Stored items from a collection:

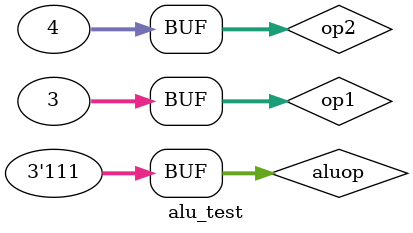
<source format=sv>


module alu_test();

logic[2:0] aluop;
logic[31:0] op1;
logic[31:0] op2;
logic[31:0] res;
alu aluUnderTest(aluop, op1,op2,res);
initial begin 
#100;
op1 = 32'b00000000000000000000000000000011;
op2 = 32'b00000000000000000000000000000100;
#10;
aluop = 000;
#10;
aluop = 001;
#10;
aluop = 110;
#10;
aluop = 011;
#10;
aluop = 111;
end
endmodule

</source>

_ASSIGNED TASK_
Once you reach the line that holds "logic[31:0] op2;", print it and every line after it through the end of the records, word for word.

_EXPECTED OUTPUT_
logic[31:0] op2;
logic[31:0] res;
alu aluUnderTest(aluop, op1,op2,res);
initial begin 
#100;
op1 = 32'b00000000000000000000000000000011;
op2 = 32'b00000000000000000000000000000100;
#10;
aluop = 000;
#10;
aluop = 001;
#10;
aluop = 110;
#10;
aluop = 011;
#10;
aluop = 111;
end
endmodule

</source>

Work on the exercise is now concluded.